While not every lender is the same, the 28% / 36% rule is a common standard for determining your ability to take on a certain size mortgage.
The 32% rule
The 32% rule states that all of your household costs — your mortgage, homeowner’s insurance, private mortgage insurance (if applicable), homeowners association fees, and property taxes — should not exceed 32% of your monthly income.
Example: For a household that brings in $6,000 per month, the total household costs should not exceed $1,920. So, assuming these numbers, if you have $20,950 for a down payment (6.7%), you should look for houses priced around $224,000.
The 40% rule
According to this rule, the total amount of debt you pay each month, including your house, car, credit card, and student loan payments, should not exceed 40% of your monthly income. Lenders will review all of your existing debt, and if that, including your desired home loan, exceeds 40%, you might not get approved. Try to pay down your credit cards or your car loan before you apply for a mortgage.
Example: If your monthly income is $3,000, your total debt should not exceed $1,200.
Bourland noted that this rule is the most common one used by lenders, though it can sometimes fluctuate between 40% and 50%. After the subprime mortgage crisis, lenders are scrutinizing income more closely, so it’s very important to keep your debt as low as possible before applying for a loan.
The 2.5X rule
This rule says to choose a home priced at about 2.5 times your annual household income, but for this rule to work, it really depends on where you live; 2.5 times your household income in California, where the homes are quite expensive, might not go as far as somewhere in the Midwest.
For instance, in Honolulu, homes in 2019 average $661,700, and the average household brings in $65,155 per year — so the average house costs about 10 times the average annual household income. If you’re buying in a higher-priced state, you might need a bit more in savings to account for the disparity between average income and home prices.

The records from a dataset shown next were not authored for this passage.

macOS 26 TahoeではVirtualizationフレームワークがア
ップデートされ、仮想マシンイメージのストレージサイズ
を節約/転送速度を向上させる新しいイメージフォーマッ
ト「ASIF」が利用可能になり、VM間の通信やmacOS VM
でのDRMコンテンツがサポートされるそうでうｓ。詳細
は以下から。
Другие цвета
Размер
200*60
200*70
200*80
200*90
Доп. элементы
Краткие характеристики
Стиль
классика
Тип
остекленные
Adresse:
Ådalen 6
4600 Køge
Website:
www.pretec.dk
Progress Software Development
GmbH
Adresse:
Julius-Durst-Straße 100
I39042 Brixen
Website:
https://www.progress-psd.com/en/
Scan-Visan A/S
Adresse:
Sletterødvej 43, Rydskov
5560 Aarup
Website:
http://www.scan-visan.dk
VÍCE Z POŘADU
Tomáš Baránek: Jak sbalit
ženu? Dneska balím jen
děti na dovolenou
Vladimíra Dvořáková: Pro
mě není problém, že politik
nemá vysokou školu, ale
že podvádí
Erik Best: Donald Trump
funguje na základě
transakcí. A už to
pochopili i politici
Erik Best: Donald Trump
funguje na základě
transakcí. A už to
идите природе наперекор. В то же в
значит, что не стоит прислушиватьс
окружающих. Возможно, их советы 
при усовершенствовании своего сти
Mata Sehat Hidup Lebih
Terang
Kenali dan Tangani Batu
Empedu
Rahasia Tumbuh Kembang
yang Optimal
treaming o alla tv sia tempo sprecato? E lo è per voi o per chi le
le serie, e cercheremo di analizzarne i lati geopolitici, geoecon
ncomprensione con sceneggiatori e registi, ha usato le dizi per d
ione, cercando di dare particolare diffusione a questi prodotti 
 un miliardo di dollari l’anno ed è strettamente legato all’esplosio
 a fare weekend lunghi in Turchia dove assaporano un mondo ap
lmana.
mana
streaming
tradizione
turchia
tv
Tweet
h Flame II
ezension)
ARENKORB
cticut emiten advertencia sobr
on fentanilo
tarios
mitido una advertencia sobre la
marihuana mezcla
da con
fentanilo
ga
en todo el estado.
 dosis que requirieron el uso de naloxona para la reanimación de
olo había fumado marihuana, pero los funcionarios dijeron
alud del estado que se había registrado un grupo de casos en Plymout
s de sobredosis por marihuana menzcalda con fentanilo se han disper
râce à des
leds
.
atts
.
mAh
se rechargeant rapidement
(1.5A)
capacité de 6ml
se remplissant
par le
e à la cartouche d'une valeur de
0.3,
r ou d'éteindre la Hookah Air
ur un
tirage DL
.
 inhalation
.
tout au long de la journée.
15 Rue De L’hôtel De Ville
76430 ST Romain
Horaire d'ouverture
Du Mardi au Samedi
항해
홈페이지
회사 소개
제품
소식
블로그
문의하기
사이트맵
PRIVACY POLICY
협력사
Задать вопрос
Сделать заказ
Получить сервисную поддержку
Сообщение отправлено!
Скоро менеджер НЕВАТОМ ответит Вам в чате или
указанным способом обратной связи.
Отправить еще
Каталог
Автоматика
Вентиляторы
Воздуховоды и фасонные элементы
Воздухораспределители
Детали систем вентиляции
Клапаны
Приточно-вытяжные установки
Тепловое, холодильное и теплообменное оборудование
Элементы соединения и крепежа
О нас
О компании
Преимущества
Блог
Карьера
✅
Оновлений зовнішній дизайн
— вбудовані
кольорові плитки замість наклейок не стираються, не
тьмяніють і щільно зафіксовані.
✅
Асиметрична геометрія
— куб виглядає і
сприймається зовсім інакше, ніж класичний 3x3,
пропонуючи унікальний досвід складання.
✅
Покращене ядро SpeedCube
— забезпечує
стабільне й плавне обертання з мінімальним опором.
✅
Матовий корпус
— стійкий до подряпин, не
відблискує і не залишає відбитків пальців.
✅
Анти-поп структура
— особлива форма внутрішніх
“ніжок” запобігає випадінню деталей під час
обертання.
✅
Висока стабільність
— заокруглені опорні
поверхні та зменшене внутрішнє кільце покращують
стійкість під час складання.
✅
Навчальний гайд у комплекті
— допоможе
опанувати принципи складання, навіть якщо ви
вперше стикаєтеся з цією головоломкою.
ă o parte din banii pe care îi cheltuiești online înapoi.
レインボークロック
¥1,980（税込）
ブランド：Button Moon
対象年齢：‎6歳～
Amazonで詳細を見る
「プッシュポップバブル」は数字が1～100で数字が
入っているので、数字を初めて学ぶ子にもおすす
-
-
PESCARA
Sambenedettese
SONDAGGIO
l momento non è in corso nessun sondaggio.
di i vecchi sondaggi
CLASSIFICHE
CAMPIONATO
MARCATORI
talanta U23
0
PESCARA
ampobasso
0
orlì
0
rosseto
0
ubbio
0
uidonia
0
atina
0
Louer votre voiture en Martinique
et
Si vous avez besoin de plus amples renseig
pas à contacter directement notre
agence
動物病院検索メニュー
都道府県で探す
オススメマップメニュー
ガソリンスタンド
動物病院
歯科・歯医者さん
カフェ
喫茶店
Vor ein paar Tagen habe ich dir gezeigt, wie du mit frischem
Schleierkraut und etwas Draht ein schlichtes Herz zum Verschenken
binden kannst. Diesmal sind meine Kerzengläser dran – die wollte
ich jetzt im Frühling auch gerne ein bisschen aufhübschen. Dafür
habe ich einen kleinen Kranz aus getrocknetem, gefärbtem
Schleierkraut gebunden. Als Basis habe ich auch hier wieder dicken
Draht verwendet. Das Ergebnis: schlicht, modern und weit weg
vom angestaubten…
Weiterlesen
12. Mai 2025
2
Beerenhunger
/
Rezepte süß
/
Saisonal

Example: If your income (minus taxes) is $180,000, you should be looking at homes priced around $450,000.
The 3X rule
If you spend more than 20% of your monthly income to pay down existing debts, you could potentially consider homes priced up to three times your household’s annual income.
Example: If you make $4,000 per month (or $48,000 per year), but allocate $800 or more to existing debts, you should only look at homes priced at $144,000 or less.
The 4X rule
If you spend less than 20% of your current take-home income on debt, then you could potentially consider a home priced up to four times your household’s annual income.
If you choose to follow the 4X rule, here’s a tip for savings: Have one year’s worth of your salary in the bank. With that amount stored up, you’ll have your 20% down payment ready, as well as 5% leftover for closing costs.
Example: Similar to the above breakdown, if you make $4,000 per month, but your bills are less than $800, then you can consider homes priced up to $192,000.
The 5X rule
The 5X rule applies to those who are entirely debt-free. If that’s you, you can consider homes priced up to 5 times their household income. Of course, you don’t have to take the full loan amount; So even if you are approved at 5 times your income, if you want to keep your monthly payments low, accept a smaller loan.
Example: If you have an income of $100,000, you can consider homes priced up to $500,000.
Don’t forget that your mortgage and existing debts won’t be the only bills you’ll need to pay. Chances are, your new home will be larger than your current space, and therefore, your utility costs will probably go up. You might also need to save for retirement, your kid’s college fund, new furniture, or weekly housekeeping and gardening services.
It’s time to shop
Now that you’ve calculated your budget, you’re ready to hit those open houses! Put on some walking shoes and find yourself an experienced real estate agent to keep your Saturdays and Sundays busy.